另一方面,其武戏的“爆”,不止于炫技式的爆破奇观,而是服务于“让历史更真”的创作初衷。《志愿军》用极具压迫感的视听语言,让观众感受到了战争的残酷与志愿军的坚韧。

如敌军空袭铁道、我方抢修一段,空中远景和铁道隧道的中近景来回切换,炮火和士兵躲避时的微表情互为映衬,列车驶过危险路段时吴本正颤抖的面部,这些镜头语言的组织让整个空袭场景充满了真实感和压迫性,是非常具有说服力武戏片段。

《志愿军:浴血和平》中上甘岭战役关于表面阵地和地下阵地的争夺,则呈现了立体的战争攻防结构。当我方吹响反攻号角,志愿军们从地下坑道突围而出时,那种震撼体验相当具有冲击力。

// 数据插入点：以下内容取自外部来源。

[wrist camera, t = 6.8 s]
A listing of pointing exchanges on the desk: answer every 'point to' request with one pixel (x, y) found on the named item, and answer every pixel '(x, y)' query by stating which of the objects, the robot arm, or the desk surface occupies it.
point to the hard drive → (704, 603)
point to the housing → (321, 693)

所谓文戏武拍,亦是《志愿军》的神来之笔。这个“武”并不是说角色个个情绪上头,而是拍出战争氛围里人性的挣扎和选择。文戏在电影中是精准刻画人物、铺陈关系、增强情绪张力的。几场谈判戏尤为典型,美方的嚣张跋扈和色厉内荏,我方的不动如山和暗藏乾坤形成鲜明对比。

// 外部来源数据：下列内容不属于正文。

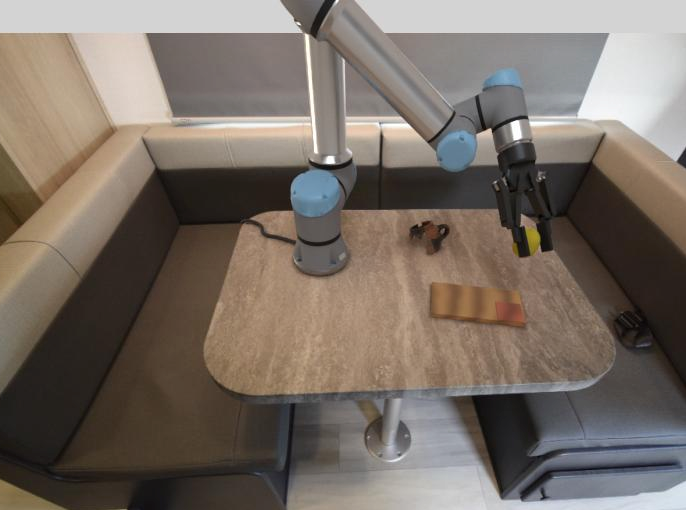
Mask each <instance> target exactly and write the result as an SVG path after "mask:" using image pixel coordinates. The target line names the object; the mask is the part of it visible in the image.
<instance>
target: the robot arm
mask: <svg viewBox="0 0 686 510" xmlns="http://www.w3.org/2000/svg"><path fill="white" fill-rule="evenodd" d="M279 2H280V3H281V4H282V6H283V7H284V8H285V10H286V11H287V12H288V13H289V14H290V15H291V16H292V18H293V23H294V24H295V25H296V26H297V28H299V29H300V31H301V32H302V39H303V40H302V41H303V50H304V52H303V53H304V63H305V73H306V84H307V95H308V106H309V117H310V126H311V127H310V128H311V138H312V147H311V149H310V150H309V151H308V153H307V158H308V168H309V169H308V170H306V171H305V172H304V173H300V174H299V175H297V176H296V177H294V179H293V181H292V183H291V185H290V202H291V206H292V213H293V219H294V224H295V232H296V240H295V239H292V238H289V237H287V236H286V237H285V236H282V235H278V234H272V233H267V232H265V229H264V225H263V224H262V223H260V222H259V221H257V220H254V219H252V218H243V219H242V220H241V221H240V222H239V223H240V224H242V225H243V224H245V223H251V224H254V225H256V226H258V227H259V229H260V230H259V231H260V233H261V234H262V236H264V237H267V238H272V239H276V240H277V239H278V240H281V241H284V242H287V243H291V244H294V250H293V253H292V256H293V263H294V265H295V268H297V269H298V270H299V271H300V272H302V273H304V274H305V275H308V276H314V277H325V276H330V275H331V276H332V275H334V274H336V273H338V272H341V271H342V270H343V269H344V268H345V267H346V265H347V264H348V262H349V249H348V247H347V245H346V242H345V240H344V238H343V235H342V222H341V213H342V210H343V208H344V206H345V204H346V202H347V201H348V198H349V196H350V194H351V192H352V191H353V189H354V187H355V184H356V182H357V174H358V173H357V167H356V164H355V162H354V160H353V157H354V156H353V151H352V149H350V148H349V147H348V146H347V145H348V144H347V107H346V105H347V104H346V101H347V100H346V63H347V64H348V65H349V66H350V67H351V68H352V69H353V70H354V71H355V72H356V74H357V75H359V76H360V78H362V79H363V80H364V81H365V82H366V83H367V84H368V86H370V88H372V89H373V90H374V92H376V93H377V94H378V95H379V96H380V97H381V98H382V99H383V100H384V101H385V102H386V103H387V104H388V105H389V106H390V107H391V108H392V109H393V110H394V111H395V112H396V113H397V114H398V116H400V117H401V118H402V119H403V120H404V121H405V123H407V125H409V126H410V127H411V128H412V129H413V130H414V131H415V132H416V133H417V134H418V135H419V136H420V137H421V138H422V140H424V141H425V142H426V143H427V145H428V146H429V147H430V148H432V150H433V151H435V156H436V159H437V162H438V165H439V166H440V167H441V168H442V169H443V170H445V171H447V172H451V173H457V172H462V171H464V170H466V169H468V168H469V167H470V166H471V164H472V163H473V162H474V160H475V158H476V156H477V155H476V154H477V149H478V139H477V135H479V134H481V133H483V132H487V131H488V130H490V131H491V137H492V140H493V145H494V150H495V152H496V153H497V156H496V159H497V164H498V169H499V172H500V173H501V178H499V179H497V180H495V181H494V182H492V183H491V188H492V190H493V192H494V194H495V199H496V205H497V211H498V216H499V221H500V226H501V227H502V228H506V229H507V230H509V231H510V232H511V237H512V243H513V242H514V243H516V245H517V250H518V254H519V257H518V259H523V258H522V257H528V256H530V257H532V256H531V254H530V249H529V245H528V240H527V235H526V230H525V228H526V226H525V225H522V196H523V195H524V196H525V197H527V199H528V202H529V204H530V206H531V208H532V210H533V213H534V215H535V217H536V219H537V221H538V222H537V223H535V227H536V231H537V232H538V233H539V235H540V245H539V248H540V251H541V253H546V252H551V251H554V244H553V240H552V235H553V230H552V225H551V220H553V219H554V217H556V216H557V214H558V213H557V207H556V202H555V199H554V195H553V189H552V186H551V182H550V180H551V172H550V171H549V170H546V171H539V168H538V167H537V166H536V162H537V159H538V156H537V152H536V147H535V144H534V143H533V140H534V136H533V132H532V128H531V123H530V118H529V113H528V108H527V101H526V97H525V92H524V87H523V83H522V81H521V77H520V73H519V71H517V70H516V69H515V68H511V67H508V68H502V69H499V70H497V71H495V72H493V73H492V75H489V76H487V77H486V78H485V79H484V81H483V83H482V84H481V86H482V89H481V92H479V93H478V94H476V95H474V96H472V97H469V98H467V99H464V100H462V101H460V102H458V103H455V104H453V105H450V103H449V102H448V101H447V100H446V98H444V97H443V96H442V94H441V93H440V92H439V91H438V90H437V89H436V87H434V86H433V84H432V83H431V82H430V81H429V80H428V79H427V78H426V77H425V76H424V74H423V73H422V72H420V70H419V69H418V68H417V67H416V66H415V64H413V63H412V62H411V60H409V58H408V57H407V56H406V55H405V54H404V53H403V51H401V50H400V49H399V47H398V46H397V44H395V43H394V42H393V41H392V40H391V38H390V37H389V36H388V35H387V34H386V33H385V32H384V31H383V30H382V29H381V27H380V26H379V25H378V24H377V23H376V22H375V21H374V20H373V18H371V16H369V14H368V13H367V12H366V11H365V10H364V9H363V8H362V7H361V6H360V4H358V2H357V1H356V0H279ZM528 258H529V257H528Z"/></svg>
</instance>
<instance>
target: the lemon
mask: <svg viewBox="0 0 686 510" xmlns="http://www.w3.org/2000/svg"><path fill="white" fill-rule="evenodd" d="M525 230H526V235H527V240H528V245H529V249H530V254H531V256H528V257H522V258H521V259H527V258H530V257H532V256H534V255H535V254H536V253H537V251H538V250H539V248H540V235H539V233H538V232H537V229H535V228H534V227H525ZM511 249H512V252H513V254H514V255H515V256H516V257H517V258H519V254H518V250H517V245H516V243H514V242H513V241H512V243H511Z"/></svg>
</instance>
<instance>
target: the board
mask: <svg viewBox="0 0 686 510" xmlns="http://www.w3.org/2000/svg"><path fill="white" fill-rule="evenodd" d="M430 288H431V291H430V292H431V296H430V297H431V298H430V299H431V300H430V302H431V304H430V306H431V307H430V312H431V313H430V317H431V318H438V319H446V320H447V319H448V320H457V321H463V322H474V323H483V324H491V325H501V326H511V327H517V328H525V327H526V325H527V319H526V315H525V312H524V307H523V302H522V299H521V294H520V291H519V290H513V289H505V288H495V287H485V286H476V285H468V284H467V285H466V284H457V283H448V282H438V281H437V282H436V281H432V282H431V287H430Z"/></svg>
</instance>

战争的后果是残酷的,其对于民生经济和人性的摧毁更是难以估计。《志愿军》三部曲摒弃了非此即彼的简单对立,致力于呈现战争背景下复杂立体的人性。更为难能可贵的是,观众还能从中品出一些审美况味上的东方哲学——虚实结合,哀而不伤。

敌人当然可恨,但更可恨的是战争对人性的异化。正如美方飞行员母亲在给儿子信中所说,“战争的可怕之处,就是让人性变坏”。三部曲没有刻意渲染仇恨,而是把人放在战争的环境中作为“命运共同体”加以考量。

李晓和林月明关于和平的争论,正是不同的人会因为境遇而产生差异的思想,并且这种差异也可以获得银幕前观众的共鸣。李晓因为父兄和孙醒的遭遇,不理解为何要摆白鸽欢迎谈判人员。林月明却坚持和平终会来到,虽然后来姚庆祥的遇害让她动摇了,但她依旧坚信“也许和平是个小孩子,总归要跑到你面前的。”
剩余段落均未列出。